The third heat exchanger 58 may be a fixed heat exchanger 58 fixedly mounted relative to the machine frame 12 and located above the first and second heat exchangers 54 and 56, so that the fixed heat exchanger 58 and the first and second heat exchangers 54 and 56 are aligned generally in a common plane when the first and second heat exchangers 54 and 56 are in their closed operating position as seen in FIGS. 2 and 3. In one embodiment the third heat exchanger 58 may be a charge air cooler 58 for cooling compressed air from a turbocharger of the engine 17 before the compressed air enters the engine 17.

A fourth heat exchanger 70, which may be a condenser for an air conditioning system of the machine 10, may be fixedly mounted in a generally horizontal orientation above the engine 17, as seen in FIGS. 3 and 4.

The system disclosed above provides for a greatly improved serviceability of the heat exchangers 54, 56, 58 and 70, and of the engine 17 and particularly the auxiliary drive assembly 74 of the engine 17. Also, the fan 50 and its hydraulic drive motor 68 may be easily serviced.

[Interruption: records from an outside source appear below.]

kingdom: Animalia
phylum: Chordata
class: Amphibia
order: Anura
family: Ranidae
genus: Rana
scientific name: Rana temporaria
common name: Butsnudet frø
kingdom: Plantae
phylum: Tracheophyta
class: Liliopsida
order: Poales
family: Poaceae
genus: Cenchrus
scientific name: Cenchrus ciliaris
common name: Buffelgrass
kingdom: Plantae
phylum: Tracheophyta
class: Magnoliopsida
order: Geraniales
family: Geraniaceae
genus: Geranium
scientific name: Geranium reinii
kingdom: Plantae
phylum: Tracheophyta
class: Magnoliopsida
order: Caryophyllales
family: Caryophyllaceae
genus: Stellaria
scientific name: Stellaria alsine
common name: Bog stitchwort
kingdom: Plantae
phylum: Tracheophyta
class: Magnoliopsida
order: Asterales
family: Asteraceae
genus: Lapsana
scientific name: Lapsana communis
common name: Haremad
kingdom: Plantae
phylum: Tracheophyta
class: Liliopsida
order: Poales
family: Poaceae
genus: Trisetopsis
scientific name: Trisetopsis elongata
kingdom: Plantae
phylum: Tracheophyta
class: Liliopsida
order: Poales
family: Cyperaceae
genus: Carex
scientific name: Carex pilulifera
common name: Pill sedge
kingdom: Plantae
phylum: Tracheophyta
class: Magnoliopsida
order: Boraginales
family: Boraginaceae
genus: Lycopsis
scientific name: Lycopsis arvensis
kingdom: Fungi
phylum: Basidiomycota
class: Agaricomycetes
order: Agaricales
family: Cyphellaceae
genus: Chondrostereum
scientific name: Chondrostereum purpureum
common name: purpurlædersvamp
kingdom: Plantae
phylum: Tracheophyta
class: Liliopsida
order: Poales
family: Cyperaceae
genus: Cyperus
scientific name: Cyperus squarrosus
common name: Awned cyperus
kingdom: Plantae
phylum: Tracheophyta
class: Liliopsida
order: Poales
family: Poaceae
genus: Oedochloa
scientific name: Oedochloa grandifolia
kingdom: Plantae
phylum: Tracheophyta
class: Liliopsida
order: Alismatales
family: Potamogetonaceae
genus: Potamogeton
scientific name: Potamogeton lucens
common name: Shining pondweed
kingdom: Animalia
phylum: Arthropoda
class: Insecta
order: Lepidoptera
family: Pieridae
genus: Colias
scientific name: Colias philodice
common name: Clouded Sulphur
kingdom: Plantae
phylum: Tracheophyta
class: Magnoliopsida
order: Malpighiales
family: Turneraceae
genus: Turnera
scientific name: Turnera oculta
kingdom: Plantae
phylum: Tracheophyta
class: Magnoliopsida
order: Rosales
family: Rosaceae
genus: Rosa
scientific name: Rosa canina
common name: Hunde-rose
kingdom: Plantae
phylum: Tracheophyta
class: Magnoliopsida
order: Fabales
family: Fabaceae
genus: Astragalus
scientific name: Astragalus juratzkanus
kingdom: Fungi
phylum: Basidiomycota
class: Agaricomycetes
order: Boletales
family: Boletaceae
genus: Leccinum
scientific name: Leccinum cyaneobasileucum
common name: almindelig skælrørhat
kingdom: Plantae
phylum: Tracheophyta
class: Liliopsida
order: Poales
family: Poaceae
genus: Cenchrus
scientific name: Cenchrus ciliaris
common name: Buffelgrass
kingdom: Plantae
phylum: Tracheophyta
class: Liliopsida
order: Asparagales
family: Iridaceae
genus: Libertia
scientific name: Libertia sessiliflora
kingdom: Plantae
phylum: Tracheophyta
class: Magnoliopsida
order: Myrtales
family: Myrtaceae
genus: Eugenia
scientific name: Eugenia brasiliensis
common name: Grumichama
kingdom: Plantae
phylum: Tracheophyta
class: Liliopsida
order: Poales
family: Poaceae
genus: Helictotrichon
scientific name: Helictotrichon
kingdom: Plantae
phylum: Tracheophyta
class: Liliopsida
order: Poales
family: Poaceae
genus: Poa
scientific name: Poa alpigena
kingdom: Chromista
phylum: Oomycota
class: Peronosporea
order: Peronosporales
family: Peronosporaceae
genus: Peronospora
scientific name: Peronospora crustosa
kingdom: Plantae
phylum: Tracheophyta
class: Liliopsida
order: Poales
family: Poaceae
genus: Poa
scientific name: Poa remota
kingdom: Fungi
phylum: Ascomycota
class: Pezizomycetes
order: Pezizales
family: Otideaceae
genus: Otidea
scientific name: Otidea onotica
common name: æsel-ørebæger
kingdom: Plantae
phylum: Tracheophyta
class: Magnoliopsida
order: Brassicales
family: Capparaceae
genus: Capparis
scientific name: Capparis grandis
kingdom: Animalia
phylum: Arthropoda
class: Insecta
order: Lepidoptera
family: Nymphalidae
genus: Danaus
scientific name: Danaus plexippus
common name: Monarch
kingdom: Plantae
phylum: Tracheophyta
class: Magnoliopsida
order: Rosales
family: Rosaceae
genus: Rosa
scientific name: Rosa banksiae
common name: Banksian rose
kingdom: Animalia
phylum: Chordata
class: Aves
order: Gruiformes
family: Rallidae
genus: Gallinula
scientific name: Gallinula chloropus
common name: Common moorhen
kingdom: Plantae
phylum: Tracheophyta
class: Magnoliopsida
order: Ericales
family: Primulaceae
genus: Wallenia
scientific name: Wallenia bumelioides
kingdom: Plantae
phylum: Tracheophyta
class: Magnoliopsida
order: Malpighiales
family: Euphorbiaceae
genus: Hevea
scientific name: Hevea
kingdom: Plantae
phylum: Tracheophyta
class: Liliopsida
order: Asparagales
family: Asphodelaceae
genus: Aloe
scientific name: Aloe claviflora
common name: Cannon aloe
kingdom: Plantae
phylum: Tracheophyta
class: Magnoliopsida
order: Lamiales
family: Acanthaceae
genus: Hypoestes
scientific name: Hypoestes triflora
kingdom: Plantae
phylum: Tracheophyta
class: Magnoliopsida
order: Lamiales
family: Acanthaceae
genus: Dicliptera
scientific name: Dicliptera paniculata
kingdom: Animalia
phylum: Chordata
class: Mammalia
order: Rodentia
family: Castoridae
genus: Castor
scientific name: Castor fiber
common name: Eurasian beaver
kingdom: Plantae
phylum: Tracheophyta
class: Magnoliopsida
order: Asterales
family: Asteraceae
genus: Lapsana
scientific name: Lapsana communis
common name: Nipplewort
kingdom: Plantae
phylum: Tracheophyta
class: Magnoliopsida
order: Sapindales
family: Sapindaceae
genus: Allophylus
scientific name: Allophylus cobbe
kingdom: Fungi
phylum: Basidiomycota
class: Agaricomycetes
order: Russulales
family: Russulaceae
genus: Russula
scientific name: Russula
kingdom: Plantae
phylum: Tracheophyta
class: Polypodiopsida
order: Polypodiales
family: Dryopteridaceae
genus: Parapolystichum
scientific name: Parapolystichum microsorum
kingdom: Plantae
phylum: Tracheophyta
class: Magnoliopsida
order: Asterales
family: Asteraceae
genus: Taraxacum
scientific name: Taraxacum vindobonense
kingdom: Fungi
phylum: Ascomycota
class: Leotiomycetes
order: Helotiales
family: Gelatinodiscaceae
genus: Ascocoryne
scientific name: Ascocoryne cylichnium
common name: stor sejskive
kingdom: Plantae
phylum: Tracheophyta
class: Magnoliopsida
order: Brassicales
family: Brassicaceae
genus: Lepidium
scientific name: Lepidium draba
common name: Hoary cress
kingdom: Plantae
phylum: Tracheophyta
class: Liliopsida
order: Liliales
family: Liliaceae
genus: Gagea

One method of servicing the work machine 10 includes:

pivoting the cooling fan 50 about the first pivot axis 52 from the closed operating position of FIG. 2 wherein the at least one heat exchanger 54, 56 is located between the cooling fan 50 and the engine 17, and an open access position as seen in FIG. 3 wherein the at least one heat exchanger 54, 56 is accessible through the opening 60 provided by moving the cooling fan 50 to its open access position;

pivoting the at least one heat exchanger 54, 56 relative to the machine frame 12 about the second pivot axis 64 from the closed operating position of FIGS. 2 and 3 to the open access position of FIG. 4 wherein the engine 17 is accessible through the further opening 66 provided by moving both the cooling fan 50 and the at least one heat exchanger 54, 56 to their respective open access positions; and

accessing the engine 17 through the further opening 66 to service the engine 17.

Thus, it is seen that the apparatus and methods of the embodiments disclosed herein readily achieve the ends and advantages mentioned as well as those inherent therein. While certain preferred embodiments have been illustrated and described for purposes of the present disclosure, numerous changes in the arrangement and construction of parts and steps may be made by those skilled in the art, which changes are encompassed within the scope and spirit of the present invention as defined by the appended claims.